- **What the task asks**
Please copy out the lines of every item below, switching each "Quakertown Veterinary Clinic" to "Quakertown Vet Clinic" and leaving all other text unchanged.

- **Dataset content**
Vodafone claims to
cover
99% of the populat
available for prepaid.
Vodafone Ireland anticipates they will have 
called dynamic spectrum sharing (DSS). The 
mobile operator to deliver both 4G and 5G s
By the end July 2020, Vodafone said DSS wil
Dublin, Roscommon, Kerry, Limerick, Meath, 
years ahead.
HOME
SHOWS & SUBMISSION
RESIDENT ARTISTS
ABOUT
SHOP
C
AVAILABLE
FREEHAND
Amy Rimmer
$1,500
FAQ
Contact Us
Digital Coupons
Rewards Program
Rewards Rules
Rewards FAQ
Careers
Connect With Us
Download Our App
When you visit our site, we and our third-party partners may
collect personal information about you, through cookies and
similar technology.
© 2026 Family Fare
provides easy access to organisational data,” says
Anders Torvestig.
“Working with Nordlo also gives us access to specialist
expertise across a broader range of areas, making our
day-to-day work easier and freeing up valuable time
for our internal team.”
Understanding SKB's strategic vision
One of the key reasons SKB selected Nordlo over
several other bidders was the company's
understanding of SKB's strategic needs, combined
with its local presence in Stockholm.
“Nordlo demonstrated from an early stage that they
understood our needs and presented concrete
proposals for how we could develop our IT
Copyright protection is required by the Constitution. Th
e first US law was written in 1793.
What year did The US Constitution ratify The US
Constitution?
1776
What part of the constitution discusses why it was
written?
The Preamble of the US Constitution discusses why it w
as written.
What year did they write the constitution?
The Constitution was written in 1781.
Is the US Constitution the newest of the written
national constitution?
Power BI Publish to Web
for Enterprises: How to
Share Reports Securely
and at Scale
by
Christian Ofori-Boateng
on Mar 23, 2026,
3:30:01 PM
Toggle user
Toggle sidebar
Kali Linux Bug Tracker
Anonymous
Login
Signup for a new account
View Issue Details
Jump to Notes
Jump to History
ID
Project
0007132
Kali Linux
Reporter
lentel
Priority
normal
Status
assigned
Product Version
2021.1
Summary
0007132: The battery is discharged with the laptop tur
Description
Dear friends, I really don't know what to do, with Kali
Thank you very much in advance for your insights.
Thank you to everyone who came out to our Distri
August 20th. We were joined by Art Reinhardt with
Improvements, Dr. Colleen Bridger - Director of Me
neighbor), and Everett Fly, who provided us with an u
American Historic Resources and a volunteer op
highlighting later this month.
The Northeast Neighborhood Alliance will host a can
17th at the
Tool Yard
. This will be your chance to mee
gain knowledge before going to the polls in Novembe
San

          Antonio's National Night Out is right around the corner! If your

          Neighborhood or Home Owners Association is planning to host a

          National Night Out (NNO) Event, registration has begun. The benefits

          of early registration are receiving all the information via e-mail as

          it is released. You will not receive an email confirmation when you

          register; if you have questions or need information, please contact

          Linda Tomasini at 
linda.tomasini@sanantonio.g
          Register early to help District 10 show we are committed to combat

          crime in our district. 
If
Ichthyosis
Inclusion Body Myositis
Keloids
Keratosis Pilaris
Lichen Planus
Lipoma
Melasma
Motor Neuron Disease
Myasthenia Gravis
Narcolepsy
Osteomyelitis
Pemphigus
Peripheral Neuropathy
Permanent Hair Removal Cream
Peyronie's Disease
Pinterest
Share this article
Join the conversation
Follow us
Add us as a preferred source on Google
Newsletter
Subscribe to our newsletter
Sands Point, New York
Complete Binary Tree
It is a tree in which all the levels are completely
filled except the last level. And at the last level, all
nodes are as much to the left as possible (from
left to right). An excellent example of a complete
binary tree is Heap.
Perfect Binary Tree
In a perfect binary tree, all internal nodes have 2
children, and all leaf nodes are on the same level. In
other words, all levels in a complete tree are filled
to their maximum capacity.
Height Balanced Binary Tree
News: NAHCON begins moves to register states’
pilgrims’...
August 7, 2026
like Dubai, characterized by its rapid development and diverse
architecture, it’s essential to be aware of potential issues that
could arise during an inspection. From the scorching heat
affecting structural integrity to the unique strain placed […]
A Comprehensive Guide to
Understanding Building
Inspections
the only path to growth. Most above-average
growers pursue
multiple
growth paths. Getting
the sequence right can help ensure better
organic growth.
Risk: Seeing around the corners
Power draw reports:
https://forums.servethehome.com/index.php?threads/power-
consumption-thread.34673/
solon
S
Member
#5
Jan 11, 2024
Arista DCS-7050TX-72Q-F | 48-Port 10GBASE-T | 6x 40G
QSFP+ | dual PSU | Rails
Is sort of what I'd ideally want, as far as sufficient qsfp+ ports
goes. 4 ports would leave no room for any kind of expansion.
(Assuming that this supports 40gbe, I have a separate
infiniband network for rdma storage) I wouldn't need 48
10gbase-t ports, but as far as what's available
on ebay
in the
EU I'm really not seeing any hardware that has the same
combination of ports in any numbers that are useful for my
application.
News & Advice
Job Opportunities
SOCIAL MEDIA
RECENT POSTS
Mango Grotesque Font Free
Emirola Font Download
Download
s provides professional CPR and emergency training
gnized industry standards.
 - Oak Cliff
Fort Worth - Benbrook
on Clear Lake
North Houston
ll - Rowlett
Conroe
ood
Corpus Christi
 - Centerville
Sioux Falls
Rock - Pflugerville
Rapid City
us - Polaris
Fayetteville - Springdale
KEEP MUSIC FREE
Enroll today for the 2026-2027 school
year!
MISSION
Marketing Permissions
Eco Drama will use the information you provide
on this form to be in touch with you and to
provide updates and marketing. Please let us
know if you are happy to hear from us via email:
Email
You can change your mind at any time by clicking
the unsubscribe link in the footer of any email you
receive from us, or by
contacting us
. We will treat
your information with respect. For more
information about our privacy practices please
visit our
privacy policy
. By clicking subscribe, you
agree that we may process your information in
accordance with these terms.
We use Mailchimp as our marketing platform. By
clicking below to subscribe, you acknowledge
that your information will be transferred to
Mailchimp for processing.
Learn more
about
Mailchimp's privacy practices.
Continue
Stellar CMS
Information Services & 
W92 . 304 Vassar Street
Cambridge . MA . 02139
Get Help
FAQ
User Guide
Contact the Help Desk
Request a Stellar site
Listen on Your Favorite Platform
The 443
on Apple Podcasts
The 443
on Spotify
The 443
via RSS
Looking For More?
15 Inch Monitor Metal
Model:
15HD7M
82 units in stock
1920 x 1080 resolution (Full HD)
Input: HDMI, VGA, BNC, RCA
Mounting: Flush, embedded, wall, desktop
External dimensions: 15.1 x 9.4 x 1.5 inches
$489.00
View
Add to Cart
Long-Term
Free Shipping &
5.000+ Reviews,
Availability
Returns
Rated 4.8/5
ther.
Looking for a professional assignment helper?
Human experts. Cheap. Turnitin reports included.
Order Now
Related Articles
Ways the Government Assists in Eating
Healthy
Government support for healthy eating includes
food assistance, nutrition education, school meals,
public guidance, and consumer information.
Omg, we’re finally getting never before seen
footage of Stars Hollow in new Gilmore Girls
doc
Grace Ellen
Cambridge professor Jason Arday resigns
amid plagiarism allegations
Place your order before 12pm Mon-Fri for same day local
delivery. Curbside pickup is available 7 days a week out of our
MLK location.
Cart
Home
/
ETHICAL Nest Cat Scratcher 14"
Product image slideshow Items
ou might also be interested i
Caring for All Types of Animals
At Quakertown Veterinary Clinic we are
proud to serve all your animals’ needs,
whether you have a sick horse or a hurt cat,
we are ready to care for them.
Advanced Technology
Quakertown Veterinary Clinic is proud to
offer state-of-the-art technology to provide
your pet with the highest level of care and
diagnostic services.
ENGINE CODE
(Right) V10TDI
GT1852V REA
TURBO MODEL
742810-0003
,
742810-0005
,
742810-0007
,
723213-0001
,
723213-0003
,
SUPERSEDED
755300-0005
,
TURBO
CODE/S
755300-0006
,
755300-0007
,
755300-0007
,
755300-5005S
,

- **Response to this task**
Vodafone claims to
cover
99% of the populat
available for prepaid.
Vodafone Ireland anticipates they will have 
called dynamic spectrum sharing (DSS). The 
mobile operator to deliver both 4G and 5G s
By the end July 2020, Vodafone said DSS wil
Dublin, Roscommon, Kerry, Limerick, Meath, 
years ahead.
HOME
SHOWS & SUBMISSION
RESIDENT ARTISTS
ABOUT
SHOP
C
AVAILABLE
FREEHAND
Amy Rimmer
$1,500
FAQ
Contact Us
Digital Coupons
Rewards Program
Rewards Rules
Rewards FAQ
Careers
Connect With Us
Download Our App
When you visit our site, we and our third-party partners may
collect personal information about you, through cookies and
similar technology.
© 2026 Family Fare
provides easy access to organisational data,” says
Anders Torvestig.
“Working with Nordlo also gives us access to specialist
expertise across a broader range of areas, making our
day-to-day work easier and freeing up valuable time
for our internal team.”
Understanding SKB's strategic vision
One of the key reasons SKB selected Nordlo over
several other bidders was the company's
understanding of SKB's strategic needs, combined
with its local presence in Stockholm.
“Nordlo demonstrated from an early stage that they
understood our needs and presented concrete
proposals for how we could develop our IT
Copyright protection is required by the Constitution. Th
e first US law was written in 1793.
What year did The US Constitution ratify The US
Constitution?
1776
What part of the constitution discusses why it was
written?
The Preamble of the US Constitution discusses why it w
as written.
What year did they write the constitution?
The Constitution was written in 1781.
Is the US Constitution the newest of the written
national constitution?
Power BI Publish to Web
for Enterprises: How to
Share Reports Securely
and at Scale
by
Christian Ofori-Boateng
on Mar 23, 2026,
3:30:01 PM
Toggle user
Toggle sidebar
Kali Linux Bug Tracker
Anonymous
Login
Signup for a new account
View Issue Details
Jump to Notes
Jump to History
ID
Project
0007132
Kali Linux
Reporter
lentel
Priority
normal
Status
assigned
Product Version
2021.1
Summary
0007132: The battery is discharged with the laptop tur
Description
Dear friends, I really don't know what to do, with Kali
Thank you very much in advance for your insights.
Thank you to everyone who came out to our Distri
August 20th. We were joined by Art Reinhardt with
Improvements, Dr. Colleen Bridger - Director of Me
neighbor), and Everett Fly, who provided us with an u
American Historic Resources and a volunteer op
highlighting later this month.
The Northeast Neighborhood Alliance will host a can
17th at the
Tool Yard
. This will be your chance to mee
gain knowledge before going to the polls in Novembe
San

          Antonio's National Night Out is right around the corner! If your

          Neighborhood or Home Owners Association is planning to host a

          National Night Out (NNO) Event, registration has begun. The benefits

          of early registration are receiving all the information via e-mail as

          it is released. You will not receive an email confirmation when you

          register; if you have questions or need information, please contact

          Linda Tomasini at 
linda.tomasini@sanantonio.g
          Register early to help District 10 show we are committed to combat

          crime in our district. 
If
Ichthyosis
Inclusion Body Myositis
Keloids
Keratosis Pilaris
Lichen Planus
Lipoma
Melasma
Motor Neuron Disease
Myasthenia Gravis
Narcolepsy
Osteomyelitis
Pemphigus
Peripheral Neuropathy
Permanent Hair Removal Cream
Peyronie's Disease
Pinterest
Share this article
Join the conversation
Follow us
Add us as a preferred source on Google
Newsletter
Subscribe to our newsletter
Sands Point, New York
Complete Binary Tree
It is a tree in which all the levels are completely
filled except the last level. And at the last level, all
nodes are as much to the left as possible (from
left to right). An excellent example of a complete
binary tree is Heap.
Perfect Binary Tree
In a perfect binary tree, all internal nodes have 2
children, and all leaf nodes are on the same level. In
other words, all levels in a complete tree are filled
to their maximum capacity.
Height Balanced Binary Tree
News: NAHCON begins moves to register states’
pilgrims’...
August 7, 2026
like Dubai, characterized by its rapid development and diverse
architecture, it’s essential to be aware of potential issues that
could arise during an inspection. From the scorching heat
affecting structural integrity to the unique strain placed […]
A Comprehensive Guide to
Understanding Building
Inspections
the only path to growth. Most above-average
growers pursue
multiple
growth paths. Getting
the sequence right can help ensure better
organic growth.
Risk: Seeing around the corners
Power draw reports:
https://forums.servethehome.com/index.php?threads/power-
consumption-thread.34673/
solon
S
Member
#5
Jan 11, 2024
Arista DCS-7050TX-72Q-F | 48-Port 10GBASE-T | 6x 40G
QSFP+ | dual PSU | Rails
Is sort of what I'd ideally want, as far as sufficient qsfp+ ports
goes. 4 ports would leave no room for any kind of expansion.
(Assuming that this supports 40gbe, I have a separate
infiniband network for rdma storage) I wouldn't need 48
10gbase-t ports, but as far as what's available
on ebay
in the
EU I'm really not seeing any hardware that has the same
combination of ports in any numbers that are useful for my
application.
News & Advice
Job Opportunities
SOCIAL MEDIA
RECENT POSTS
Mango Grotesque Font Free
Emirola Font Download
Download
s provides professional CPR and emergency training
gnized industry standards.
 - Oak Cliff
Fort Worth - Benbrook
on Clear Lake
North Houston
ll - Rowlett
Conroe
ood
Corpus Christi
 - Centerville
Sioux Falls
Rock - Pflugerville
Rapid City
us - Polaris
Fayetteville - Springdale
KEEP MUSIC FREE
Enroll today for the 2026-2027 school
year!
MISSION
Marketing Permissions
Eco Drama will use the information you provide
on this form to be in touch with you and to
provide updates and marketing. Please let us
know if you are happy to hear from us via email:
Email
You can change your mind at any time by clicking
the unsubscribe link in the footer of any email you
receive from us, or by
contacting us
. We will treat
your information with respect. For more
information about our privacy practices please
visit our
privacy policy
. By clicking subscribe, you
agree that we may process your information in
accordance with these terms.
We use Mailchimp as our marketing platform. By
clicking below to subscribe, you acknowledge
that your information will be transferred to
Mailchimp for processing.
Learn more
about
Mailchimp's privacy practices.
Continue
Stellar CMS
Information Services & 
W92 . 304 Vassar Street
Cambridge . MA . 02139
Get Help
FAQ
User Guide
Contact the Help Desk
Request a Stellar site
Listen on Your Favorite Platform
The 443
on Apple Podcasts
The 443
on Spotify
The 443
via RSS
Looking For More?
15 Inch Monitor Metal
Model:
15HD7M
82 units in stock
1920 x 1080 resolution (Full HD)
Input: HDMI, VGA, BNC, RCA
Mounting: Flush, embedded, wall, desktop
External dimensions: 15.1 x 9.4 x 1.5 inches
$489.00
View
Add to Cart
Long-Term
Free Shipping &
5.000+ Reviews,
Availability
Returns
Rated 4.8/5
ther.
Looking for a professional assignment helper?
Human experts. Cheap. Turnitin reports included.
Order Now
Related Articles
Ways the Government Assists in Eating
Healthy
Government support for healthy eating includes
food assistance, nutrition education, school meals,
public guidance, and consumer information.
Omg, we’re finally getting never before seen
footage of Stars Hollow in new Gilmore Girls
doc
Grace Ellen
Cambridge professor Jason Arday resigns
amid plagiarism allegations
Place your order before 12pm Mon-Fri for same day local
delivery. Curbside pickup is available 7 days a week out of our
MLK location.
Cart
Home
/
ETHICAL Nest Cat Scratcher 14"
Product image slideshow Items
ou might also be interested i
Caring for All Types of Animals
At Quakertown Vet Clinic we are
proud to serve all your animals’ needs,
whether you have a sick horse or a hurt cat,
we are ready to care for them.
Advanced Technology
Quakertown Vet Clinic is proud to
offer state-of-the-art technology to provide
your pet with the highest level of care and
diagnostic services.
ENGINE CODE
(Right) V10TDI
GT1852V REA
TURBO MODEL
742810-0003
,
742810-0005
,
742810-0007
,
723213-0001
,
723213-0003
,
SUPERSEDED
755300-0005
,
TURBO
CODE/S
755300-0006
,
755300-0007
,
755300-0007
,
755300-5005S
,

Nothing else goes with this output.